Hors-saison
Analyse du film : Hors-saison de Stéphane Brizé
20 mars 2024 en salle | 1h 46min | Comédie, Comédie dramatique, Drame
De Stéphane Brizé | Par Stéphane Brizé, Marie Drucker
Avec Guillaume Canet, Alba Rohrwacher, Sharif Andoura
Quand on parle du réalisateur Stéphane Brizé, on pense inévitablement à sa trilogie sur le monde du travail avec en 2015 La loi du marché, En guerre en 2018 et Un autre monde en 2021 avec Vincent Lindon comme acteur principal dans ces trois films. Stéphane Brizé, à ses débuts, a réalisé des films d’amour déchirants, comme Je ne suis pas là pour être aimé ou Mademoiselle Chambon. Avec son nouveau film, il renoue avec les origines de son cinéma. Tout en retenue et en intériorité, son Hors-saison est un petit bijou de délicatesse et de nostalgie.
Mathieu a cinquante ans et une carrière d’acteur accomplie. Mais il est fatigué de tout et surtout de lui-même. Il est sur le point de tomber en dépression. Au téléphone, sa femme ne lui parle que de ses prochains rôles, de sa carrière et lui renvoie l’idée que son temps de travail lui est compté. Proche d’un burn-out, il s’énerve pour peu de choses, a du mal à se concentrer sur la lecture de ses futurs scénarios, il décide de faire une pause dans une petite ville de l’ouest de la France où il dilue son mal-être dans les bains à remous d’une thalasso. Mais rien n’arrive à détendre Mathieu. Et puis, un jour, il trouve une lettre à la réception. C’est Alice, son amoureuse italienne d’il y a quinze ans, qu’il avait quittée. Elle vit dans la région et aimerait bien le voir. Il accepte. Professeure de piano, Alice a refait sa vie, elle est mariée et a un enfant. Mais elle promène toujours dans sa vie le son sourire pudique et son vague à l’âme qui avaient tant séduit Mathieu lors de leur rencontre. Ils ne se sont jamais revus. La vie a passé, les enfants sont nés, les rides se sont creusées, les souvenirs se sont adoucis et peut-être aussi les regrets. Leurs chemins se sont séparés, ils vivent dans deux mondes bien différents, mais ils ont en commun le doute. Alice et Mathieu renouent timidement un dialogue qui, au fil des jours, devient de plus en plus intime et intense. Cependant ces retrouvailles les déstabilisent, provoquent des larmes, de la colère mais aussi de la tendresse. Entre Alice et Matthieu les souvenirs remontent : ceux de leurs instants de bonheur, mais aussi, pour elle, celui de sa déchirure (inguérissable) quand il l’a quittée. Ils vont se revoir, se laisser de nouveau aller au vertige irrépressible d’une nouvelle liaison
On aurait pu penser que Stéphane Brizé nous rejoue un chabadabada à la Claude Lelouch avec Un homme, une femme et l’inlassable ressac des vagues. Le film fait plutôt penser par moments au cinéma de Claude Sautet, avec ses histoires d’amour, de désillusions, et de choix de vie.
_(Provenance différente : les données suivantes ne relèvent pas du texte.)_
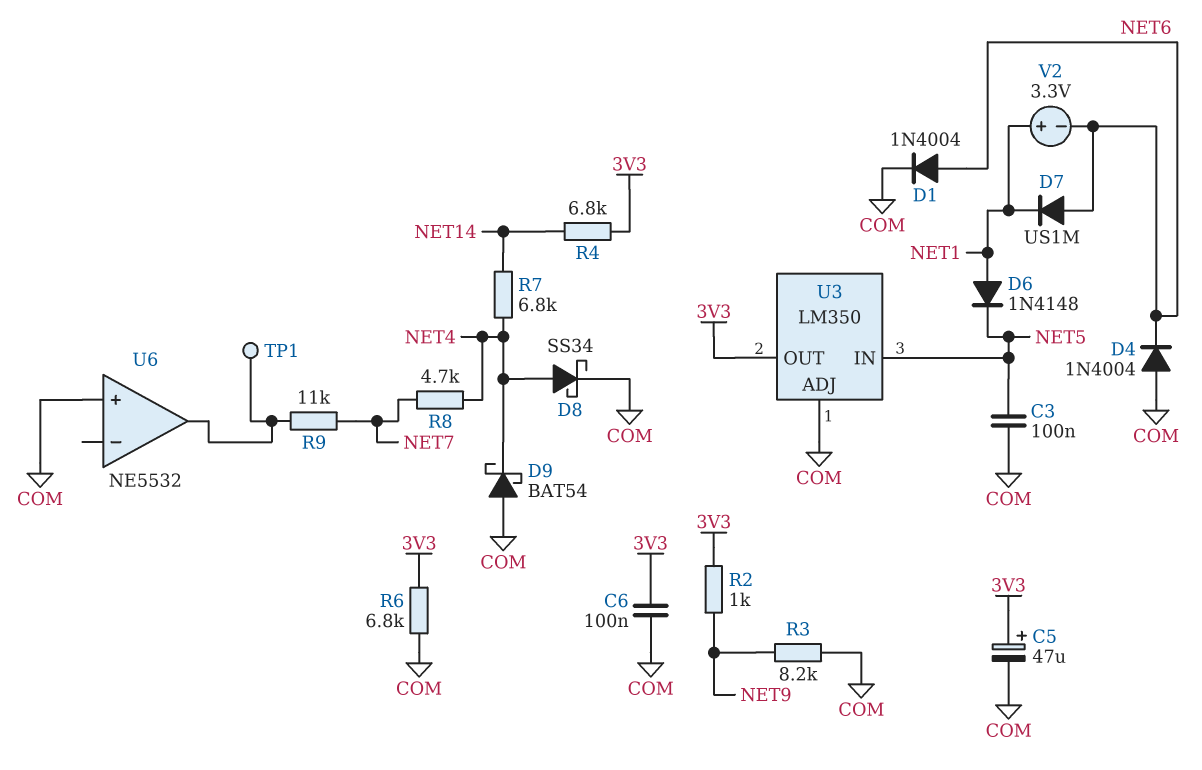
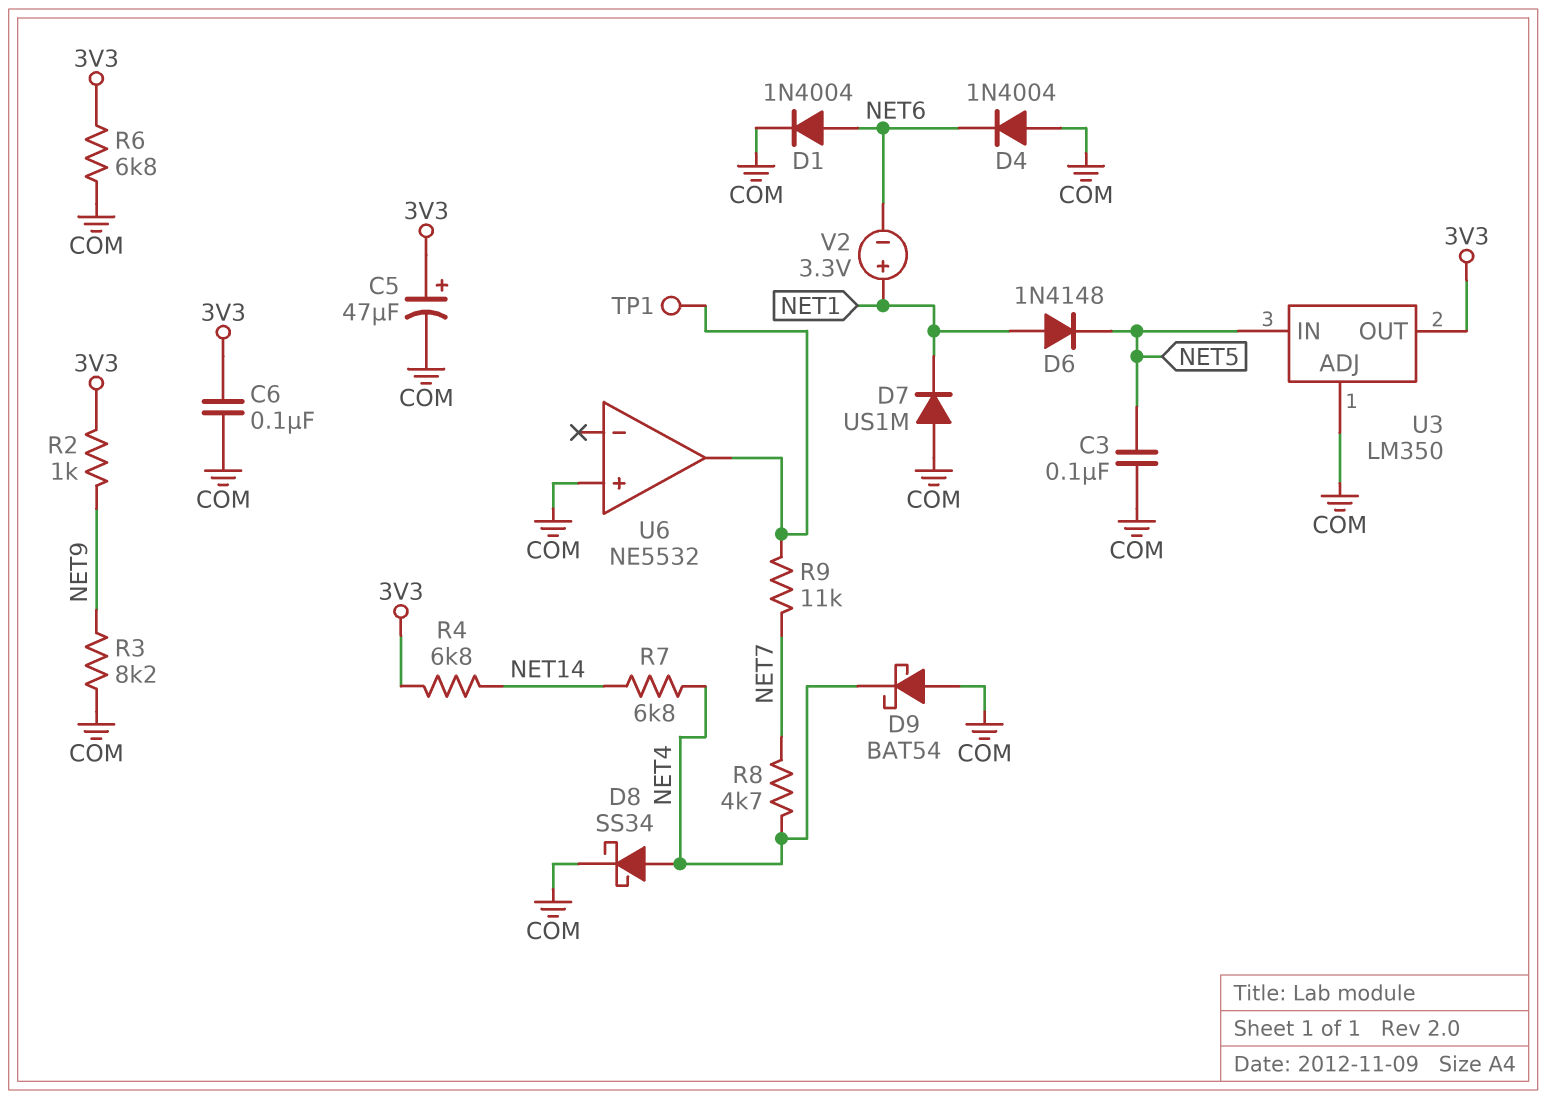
D7: diode US1M (A NET6, K NET1) -> diode US1M (A COM, K NET1)

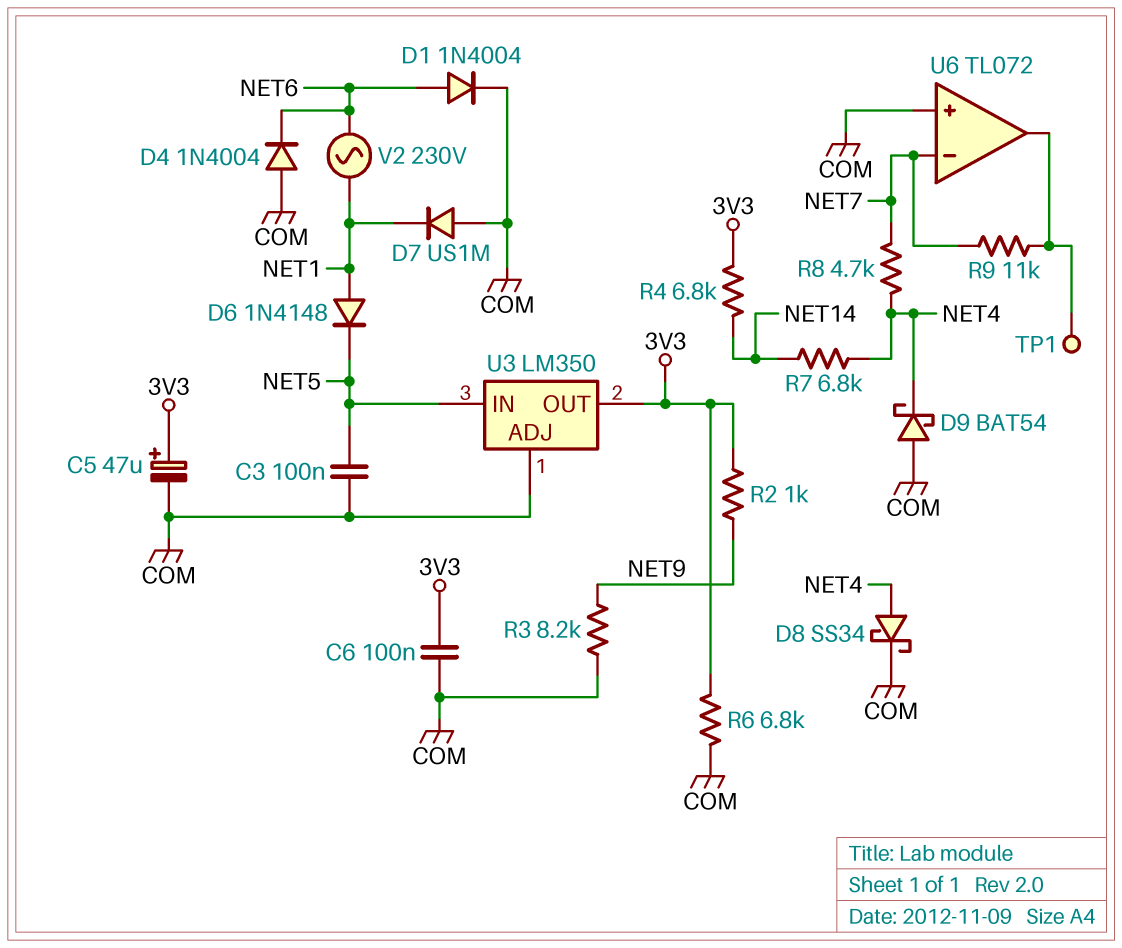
U6: NE5532 -> TL072
U6 pin in-: none -> NET7
V2: 3.3V (plus NET1, minus NET6) -> AC 230V (NET1, NET6)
Hors-saison semble marquer une double rupture dans la filmographie de Stéphane Brizé. Après l’analyse du monde du travail, dont il s’était efforcé de dépeindre les dérives dans sa récente trilogie sociale, il réalise un film tout en intériorité. Hors-saison n’a rien d’un conte d’été, ni d’une tragédie hivernale. C’est une chronique automnale, film sur la nécessité de réparer certaines choses, mais aussi de savoir respecter les choix de l’autre et de regarder la vérité en face
Le film est construit en contrastes : d’un côté le monde aseptisé de la thalasso, un monde sans affect, qui fait écho à la vie bien réglée, mécanique, et centrée sur l’efficacité de Mathieu. De l’autre côté, nous découvrons le monde d’Alice moins efficace, mais plein de surprises, contrastent avec la douceur de sa vie familiale, intérieure, chaleureuse et apaisée. Les plans sont plutôt larges et fixes, au début du film. Quand Mathieu personnage de Mathieu apparaît erre dans le centre de thalasso, dans le palace il fait penser presque comme un clown à la Jacques Tati. Puis les cadres se resserrent peu à peu sur les deux protagonistes, et leurs rapprochements, les couleurs se réchauffent, aussi.
Avec élégance, entre drame et comédie, Hors-saison questionne nos histoires d’amour passées de façon contemplative et intimiste. La musique, signée par Vincent Delerm est particulièrement inspirée, elle accompagne le film à la perfection, ajoute à la mélancolie de ces images de vagues et de bord de mer en automne mais transporte aussi l’énergie et la chaleur d’Alice et de Mathieu.